Specific Aims: To compare vaccinated and unvaccinated children on a broad range of health outcomes, and to determine whether an association found between vaccination and neurodevelopmental disorders (NDD), if any, remains significant after adjustment for other measured factors.
Design: A cross-sectional survey of mothers of children educated at home.
Methods: Homeschool organizations in four states (Florida, Louisiana, Mississippi, and Oregon) were asked to forward an email to their members, requesting mothers to complete an anonymous online questionnaire on the vaccination status and health outcomes of their biological children ages 6 to 12.

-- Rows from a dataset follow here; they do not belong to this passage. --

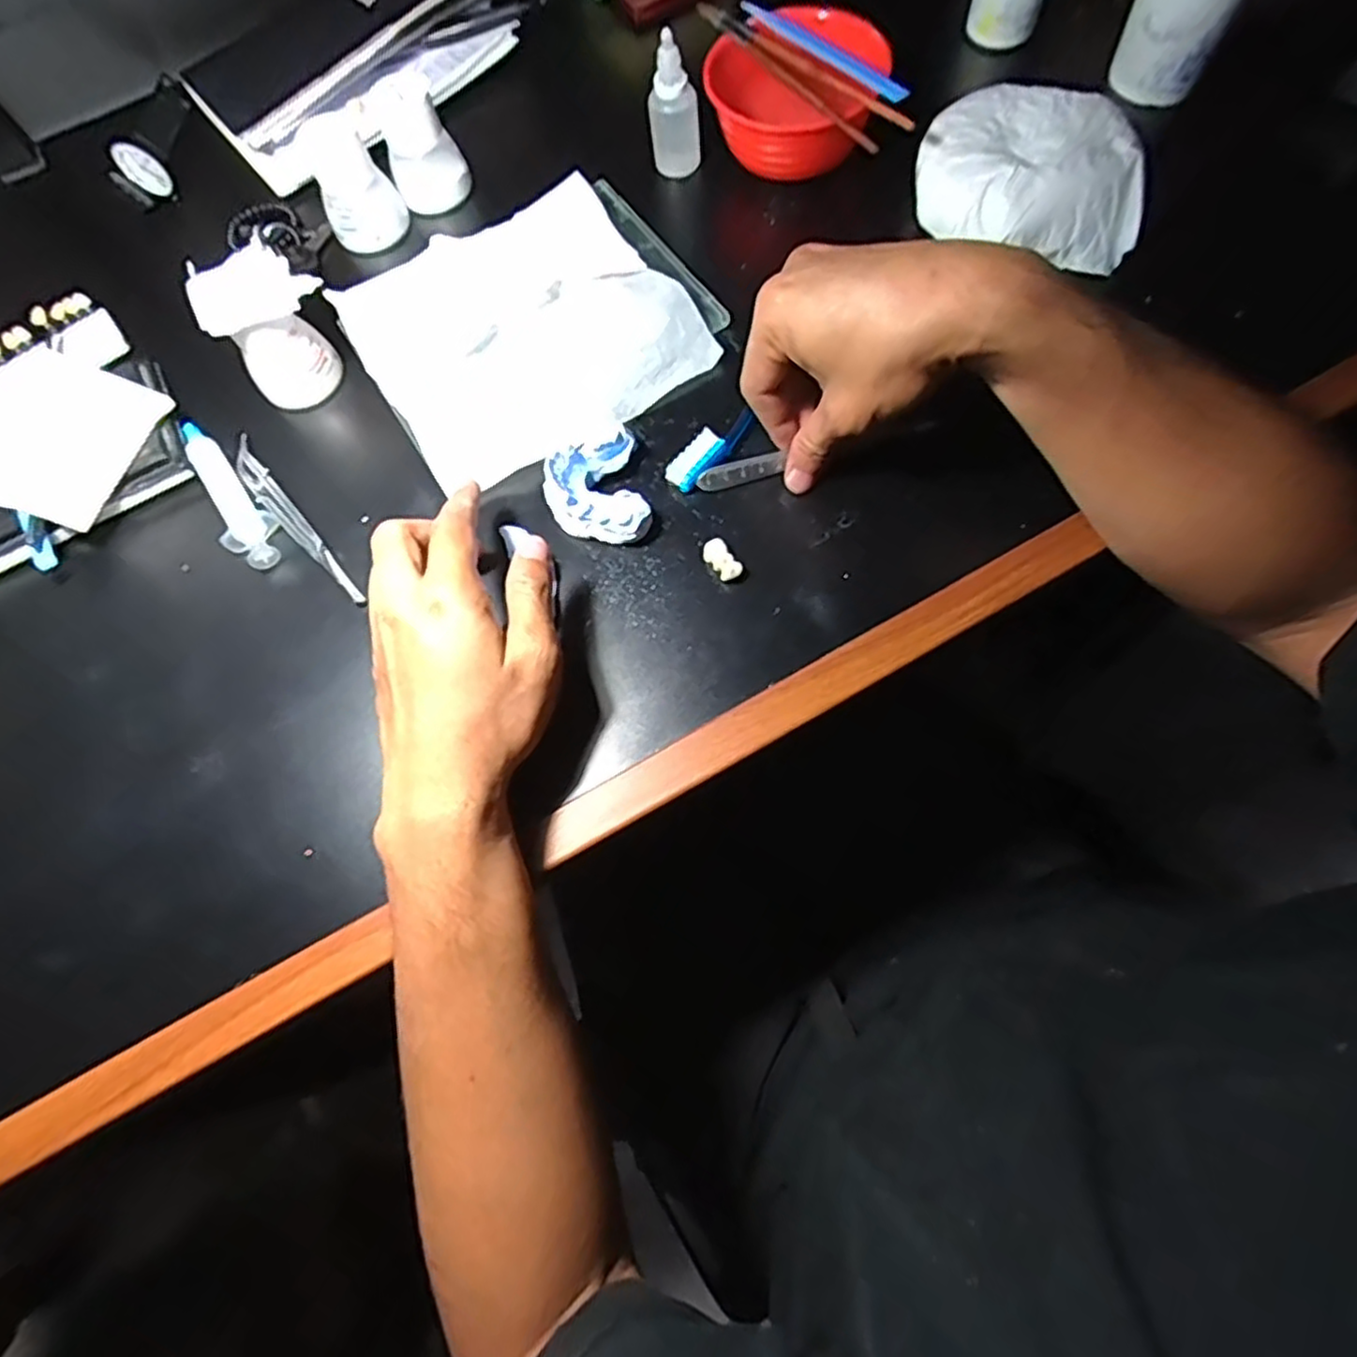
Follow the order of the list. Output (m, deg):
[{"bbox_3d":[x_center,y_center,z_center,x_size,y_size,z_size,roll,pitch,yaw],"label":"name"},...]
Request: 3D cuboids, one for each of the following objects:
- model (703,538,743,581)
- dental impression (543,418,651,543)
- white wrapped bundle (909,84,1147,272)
[{"bbox_3d":[0.023,-0.062,0.375,0.012,0.009,0.025,-34,72,-8],"label":"model"},{"bbox_3d":[-0.046,-0.105,0.390,0.051,0.022,0.068,-11,70,0],"label":"dental impression"},{"bbox_3d":[0.207,-0.302,0.424,0.119,0.039,0.112,4,71,5],"label":"white wrapped bundle"}]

Results: A total of 415 mothers provided data on 666 children, of which 261 (39%) were unvaccinated. Vaccinated children were significantly less likely than the unvaccinated to have been diagnosed with chickenpox and pertussis, but significantly more likely to have been diagnosed with pneumonia, otitis media, allergies and NDDs (defined as Autism Spectrum Disorder, Attention Deficit Hyperactivity Disorder, and/or a learning disability). After adjustment, the factors that remained significantly associated with NDD were vaccination (OR 3.1, 95% CI: 1.4, 6.8), male gender (OR 2.3, 95% CI: 1.2, 4.3), and preterm birth (OR 5.0, 95% CI: 2.3, 11.6). In a final adjusted model, vaccination but not preterm birth remained associated with NDD, while the interaction of preterm birth and vaccination was associated with a 6.6-fold increased odds of NDD (95% CI: 2.8, 15.5).
Conclusions: In this study based on mothers’ reports, the vaccinated had a higher rate of allergies and NDD than the unvaccinated. Vaccination, but not preterm birth, remained significantly associated with NDD after controlling for other factors. However, preterm birth combined with vaccination was associated with an apparent synergistic increase in the odds of NDD. Further research involving larger, independent samples is needed to verify and understand these unexpected findings in order to optimize the impact of vaccines on children’s health.